Nature and technology in history

Abstract
This essay sketches an expanded theoretical conception of the roles of nature and technology in history, one that is based on a social ontology that does not separate nature and society. History has long been viewed as the realm of past human action. On this conception, nature is treated largely as an Other of history, and technology is construed chiefly as a means for human fulfillment. There is no history of nature, and the history of technology becomes the history of useful products. The essay discusses the changes wrought in these understandings by a social ontology that depicts social existence as inherently transpiring in nexuses of practices and material arrangements. The first implication is that the domain of history should be expanded from the realm and course of past human activity to the realm and course of past practice-arrangement nexuses. In turn, this wider conception transforms the significance of nature and technology in history.
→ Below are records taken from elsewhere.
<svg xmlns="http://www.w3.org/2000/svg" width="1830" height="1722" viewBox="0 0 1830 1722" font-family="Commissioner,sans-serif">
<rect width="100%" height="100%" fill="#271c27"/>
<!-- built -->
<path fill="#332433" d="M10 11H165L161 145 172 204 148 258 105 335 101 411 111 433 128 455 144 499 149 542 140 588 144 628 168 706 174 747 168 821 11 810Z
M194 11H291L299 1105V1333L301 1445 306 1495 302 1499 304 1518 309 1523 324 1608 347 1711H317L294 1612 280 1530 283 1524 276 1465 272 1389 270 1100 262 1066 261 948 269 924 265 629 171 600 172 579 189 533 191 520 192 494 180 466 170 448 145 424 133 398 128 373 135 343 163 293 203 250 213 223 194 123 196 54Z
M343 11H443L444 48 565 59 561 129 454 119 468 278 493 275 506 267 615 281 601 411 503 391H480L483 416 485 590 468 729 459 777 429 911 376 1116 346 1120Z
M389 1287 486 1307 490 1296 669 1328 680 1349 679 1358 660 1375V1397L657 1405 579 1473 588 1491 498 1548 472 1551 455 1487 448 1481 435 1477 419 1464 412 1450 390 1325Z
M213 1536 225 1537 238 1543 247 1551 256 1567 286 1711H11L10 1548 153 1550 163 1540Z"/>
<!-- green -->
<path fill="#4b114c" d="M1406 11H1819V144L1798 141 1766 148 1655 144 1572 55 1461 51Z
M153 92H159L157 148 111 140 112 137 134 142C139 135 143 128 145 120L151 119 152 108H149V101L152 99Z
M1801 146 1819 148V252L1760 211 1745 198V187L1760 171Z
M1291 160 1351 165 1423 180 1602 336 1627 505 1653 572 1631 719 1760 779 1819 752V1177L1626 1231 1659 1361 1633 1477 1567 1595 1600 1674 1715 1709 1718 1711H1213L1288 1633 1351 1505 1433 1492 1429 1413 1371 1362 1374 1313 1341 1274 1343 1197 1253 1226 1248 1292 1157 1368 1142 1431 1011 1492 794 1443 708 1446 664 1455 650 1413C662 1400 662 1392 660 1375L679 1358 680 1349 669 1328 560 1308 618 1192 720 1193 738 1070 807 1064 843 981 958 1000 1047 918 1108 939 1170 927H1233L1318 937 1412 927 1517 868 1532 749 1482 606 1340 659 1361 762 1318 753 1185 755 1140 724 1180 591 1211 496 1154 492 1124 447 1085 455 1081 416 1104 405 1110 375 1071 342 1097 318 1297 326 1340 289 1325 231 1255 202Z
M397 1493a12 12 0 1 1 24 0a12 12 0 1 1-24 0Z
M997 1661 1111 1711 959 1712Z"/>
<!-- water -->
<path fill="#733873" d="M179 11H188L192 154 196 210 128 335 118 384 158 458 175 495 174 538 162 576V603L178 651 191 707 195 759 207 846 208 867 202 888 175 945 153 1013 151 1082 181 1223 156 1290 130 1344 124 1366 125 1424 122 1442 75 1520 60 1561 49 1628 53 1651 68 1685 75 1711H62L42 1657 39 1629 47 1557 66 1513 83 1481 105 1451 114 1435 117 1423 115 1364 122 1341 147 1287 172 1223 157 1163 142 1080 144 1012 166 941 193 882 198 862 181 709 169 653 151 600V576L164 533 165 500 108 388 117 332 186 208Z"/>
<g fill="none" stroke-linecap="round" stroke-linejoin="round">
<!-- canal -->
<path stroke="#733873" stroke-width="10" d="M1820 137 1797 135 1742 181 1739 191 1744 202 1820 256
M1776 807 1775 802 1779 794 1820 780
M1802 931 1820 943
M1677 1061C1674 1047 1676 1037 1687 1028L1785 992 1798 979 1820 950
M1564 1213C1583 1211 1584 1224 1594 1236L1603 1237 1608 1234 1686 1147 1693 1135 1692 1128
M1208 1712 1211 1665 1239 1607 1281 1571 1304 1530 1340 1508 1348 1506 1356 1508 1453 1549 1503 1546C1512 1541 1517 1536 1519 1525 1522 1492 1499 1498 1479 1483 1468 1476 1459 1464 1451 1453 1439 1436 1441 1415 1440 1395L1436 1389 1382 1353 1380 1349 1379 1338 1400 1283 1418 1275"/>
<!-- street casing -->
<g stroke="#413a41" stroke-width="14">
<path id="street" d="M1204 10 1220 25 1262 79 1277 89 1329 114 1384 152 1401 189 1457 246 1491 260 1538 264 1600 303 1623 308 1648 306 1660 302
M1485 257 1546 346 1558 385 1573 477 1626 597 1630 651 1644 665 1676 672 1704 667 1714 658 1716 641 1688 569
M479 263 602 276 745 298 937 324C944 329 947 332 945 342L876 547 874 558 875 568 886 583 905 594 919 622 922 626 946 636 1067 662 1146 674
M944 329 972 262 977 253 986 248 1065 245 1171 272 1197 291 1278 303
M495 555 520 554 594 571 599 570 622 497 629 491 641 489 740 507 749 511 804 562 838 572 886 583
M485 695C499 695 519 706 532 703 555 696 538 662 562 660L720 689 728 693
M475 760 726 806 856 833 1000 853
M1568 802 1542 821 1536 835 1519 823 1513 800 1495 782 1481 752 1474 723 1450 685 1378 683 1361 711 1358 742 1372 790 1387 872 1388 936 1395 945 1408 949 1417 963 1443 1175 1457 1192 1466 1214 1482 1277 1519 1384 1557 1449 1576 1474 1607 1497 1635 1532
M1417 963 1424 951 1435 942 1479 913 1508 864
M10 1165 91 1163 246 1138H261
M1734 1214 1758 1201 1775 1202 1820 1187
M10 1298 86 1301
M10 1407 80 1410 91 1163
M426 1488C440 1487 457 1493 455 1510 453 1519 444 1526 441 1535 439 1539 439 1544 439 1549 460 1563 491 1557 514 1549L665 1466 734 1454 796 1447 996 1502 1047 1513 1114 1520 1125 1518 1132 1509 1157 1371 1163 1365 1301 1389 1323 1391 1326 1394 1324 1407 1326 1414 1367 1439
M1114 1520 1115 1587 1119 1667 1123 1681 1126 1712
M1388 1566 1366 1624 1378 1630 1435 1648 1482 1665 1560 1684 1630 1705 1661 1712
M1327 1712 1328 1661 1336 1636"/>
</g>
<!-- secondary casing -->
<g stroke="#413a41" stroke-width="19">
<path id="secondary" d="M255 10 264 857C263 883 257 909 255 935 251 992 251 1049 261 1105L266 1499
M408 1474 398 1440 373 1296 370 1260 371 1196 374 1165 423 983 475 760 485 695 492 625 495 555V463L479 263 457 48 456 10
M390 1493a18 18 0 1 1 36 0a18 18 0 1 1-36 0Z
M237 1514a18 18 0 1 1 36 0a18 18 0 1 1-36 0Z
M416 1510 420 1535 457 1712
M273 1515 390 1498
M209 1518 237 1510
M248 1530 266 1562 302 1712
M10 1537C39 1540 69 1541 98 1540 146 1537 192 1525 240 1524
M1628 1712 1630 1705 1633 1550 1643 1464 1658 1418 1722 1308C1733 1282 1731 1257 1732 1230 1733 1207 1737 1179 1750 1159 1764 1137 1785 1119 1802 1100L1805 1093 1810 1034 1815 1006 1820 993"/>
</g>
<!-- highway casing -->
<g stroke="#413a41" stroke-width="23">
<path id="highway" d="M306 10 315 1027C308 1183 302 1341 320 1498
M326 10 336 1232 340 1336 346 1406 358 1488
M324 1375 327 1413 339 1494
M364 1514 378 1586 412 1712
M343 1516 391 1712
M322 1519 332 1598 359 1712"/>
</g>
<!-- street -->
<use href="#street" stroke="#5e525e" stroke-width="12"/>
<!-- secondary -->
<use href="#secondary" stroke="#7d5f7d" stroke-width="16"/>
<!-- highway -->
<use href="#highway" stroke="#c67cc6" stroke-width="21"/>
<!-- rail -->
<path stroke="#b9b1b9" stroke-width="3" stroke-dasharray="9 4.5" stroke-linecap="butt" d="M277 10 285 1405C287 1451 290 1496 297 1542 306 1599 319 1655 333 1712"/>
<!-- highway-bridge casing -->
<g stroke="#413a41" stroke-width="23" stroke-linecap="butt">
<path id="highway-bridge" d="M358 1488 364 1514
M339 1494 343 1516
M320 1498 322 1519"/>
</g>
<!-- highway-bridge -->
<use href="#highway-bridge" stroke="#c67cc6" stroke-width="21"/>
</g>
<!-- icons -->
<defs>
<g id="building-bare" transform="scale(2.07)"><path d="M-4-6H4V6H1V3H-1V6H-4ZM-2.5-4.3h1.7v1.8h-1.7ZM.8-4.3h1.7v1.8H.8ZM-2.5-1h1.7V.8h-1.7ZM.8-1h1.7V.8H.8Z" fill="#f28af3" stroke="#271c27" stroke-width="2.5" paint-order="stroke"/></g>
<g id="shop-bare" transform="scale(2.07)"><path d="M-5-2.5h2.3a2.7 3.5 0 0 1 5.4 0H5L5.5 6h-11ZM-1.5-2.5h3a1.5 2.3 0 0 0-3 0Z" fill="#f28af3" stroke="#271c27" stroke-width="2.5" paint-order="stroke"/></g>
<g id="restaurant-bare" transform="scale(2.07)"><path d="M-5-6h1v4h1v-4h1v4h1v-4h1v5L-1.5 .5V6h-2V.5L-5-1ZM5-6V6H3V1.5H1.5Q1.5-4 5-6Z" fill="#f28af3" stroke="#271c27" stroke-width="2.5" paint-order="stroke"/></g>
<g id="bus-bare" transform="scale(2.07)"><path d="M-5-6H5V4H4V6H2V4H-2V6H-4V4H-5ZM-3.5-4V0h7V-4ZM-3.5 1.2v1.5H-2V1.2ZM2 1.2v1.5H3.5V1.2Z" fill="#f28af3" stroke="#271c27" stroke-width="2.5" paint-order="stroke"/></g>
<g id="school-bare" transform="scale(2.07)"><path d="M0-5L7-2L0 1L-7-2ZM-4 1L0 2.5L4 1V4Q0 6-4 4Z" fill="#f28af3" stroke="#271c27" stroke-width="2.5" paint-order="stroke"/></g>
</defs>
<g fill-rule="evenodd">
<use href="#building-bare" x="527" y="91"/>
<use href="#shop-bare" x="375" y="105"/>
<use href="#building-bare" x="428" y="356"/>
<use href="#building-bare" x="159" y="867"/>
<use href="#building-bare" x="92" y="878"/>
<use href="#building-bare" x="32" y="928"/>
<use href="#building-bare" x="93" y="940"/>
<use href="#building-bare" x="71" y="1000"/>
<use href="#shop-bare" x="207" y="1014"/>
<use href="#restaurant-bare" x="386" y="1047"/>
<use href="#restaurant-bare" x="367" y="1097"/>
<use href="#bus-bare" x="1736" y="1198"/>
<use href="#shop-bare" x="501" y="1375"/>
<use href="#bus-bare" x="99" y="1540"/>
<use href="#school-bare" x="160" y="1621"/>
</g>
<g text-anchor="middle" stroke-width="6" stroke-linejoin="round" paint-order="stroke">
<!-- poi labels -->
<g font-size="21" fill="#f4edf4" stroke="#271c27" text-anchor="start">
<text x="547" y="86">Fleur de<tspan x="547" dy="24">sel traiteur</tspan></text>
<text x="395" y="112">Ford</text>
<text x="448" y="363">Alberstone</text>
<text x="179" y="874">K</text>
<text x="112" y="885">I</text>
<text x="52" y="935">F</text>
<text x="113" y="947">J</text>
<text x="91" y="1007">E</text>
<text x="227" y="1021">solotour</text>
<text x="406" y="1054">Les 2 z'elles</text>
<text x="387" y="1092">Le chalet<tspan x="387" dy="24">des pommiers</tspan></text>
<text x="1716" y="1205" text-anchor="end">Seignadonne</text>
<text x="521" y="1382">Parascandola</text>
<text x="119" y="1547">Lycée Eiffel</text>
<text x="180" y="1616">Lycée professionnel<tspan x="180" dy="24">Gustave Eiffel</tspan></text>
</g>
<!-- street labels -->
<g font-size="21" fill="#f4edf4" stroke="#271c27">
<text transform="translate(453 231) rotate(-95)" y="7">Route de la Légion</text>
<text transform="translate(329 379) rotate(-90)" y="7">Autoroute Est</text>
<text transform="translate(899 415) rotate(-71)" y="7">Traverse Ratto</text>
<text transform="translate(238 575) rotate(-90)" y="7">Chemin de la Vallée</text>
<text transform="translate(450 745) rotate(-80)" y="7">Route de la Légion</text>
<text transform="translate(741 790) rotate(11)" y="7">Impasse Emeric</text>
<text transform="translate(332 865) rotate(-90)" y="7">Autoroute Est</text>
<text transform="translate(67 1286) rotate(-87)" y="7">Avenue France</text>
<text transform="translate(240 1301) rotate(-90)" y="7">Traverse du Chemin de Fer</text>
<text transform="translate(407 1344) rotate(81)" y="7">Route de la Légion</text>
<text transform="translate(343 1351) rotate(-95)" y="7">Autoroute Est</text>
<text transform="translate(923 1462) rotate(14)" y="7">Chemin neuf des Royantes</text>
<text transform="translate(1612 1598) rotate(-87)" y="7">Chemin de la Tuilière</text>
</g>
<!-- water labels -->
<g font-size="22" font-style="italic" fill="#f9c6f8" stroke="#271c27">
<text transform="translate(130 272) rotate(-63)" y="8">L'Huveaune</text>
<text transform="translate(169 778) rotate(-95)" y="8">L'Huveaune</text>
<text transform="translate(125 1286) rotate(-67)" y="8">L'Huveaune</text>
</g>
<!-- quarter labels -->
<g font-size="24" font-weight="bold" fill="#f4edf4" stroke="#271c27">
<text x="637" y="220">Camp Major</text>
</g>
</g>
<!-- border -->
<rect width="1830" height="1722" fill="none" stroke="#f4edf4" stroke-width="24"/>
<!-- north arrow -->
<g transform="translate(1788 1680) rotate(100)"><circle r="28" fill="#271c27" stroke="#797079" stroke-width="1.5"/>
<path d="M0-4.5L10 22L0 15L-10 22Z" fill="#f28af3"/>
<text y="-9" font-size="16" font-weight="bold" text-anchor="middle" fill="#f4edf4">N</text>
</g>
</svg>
Until recently, most accounts of the relationship between society/history and nature have presumed that society and history are separate from nature. On my account, by contrast, nature is part of society: a component of the practice-arrangement nexuses through which social life progresses. Human history, consequently, is a social-natural history that encompasses the varying presence and roles of nature in human coexistence. Technology, meanwhile, is not just useful products, and not just a mediator of society/history and nature. It also is (1) something through which humans manage social life and the nature that is part of it, largely by drawing nature into this site and thereby conjointly transforming society, technology, and nature in history; and (2) something that, over time, plays an increasingly central role in the nexuses where social life transpires. Through technology, in short, social-natural history takes form and advances.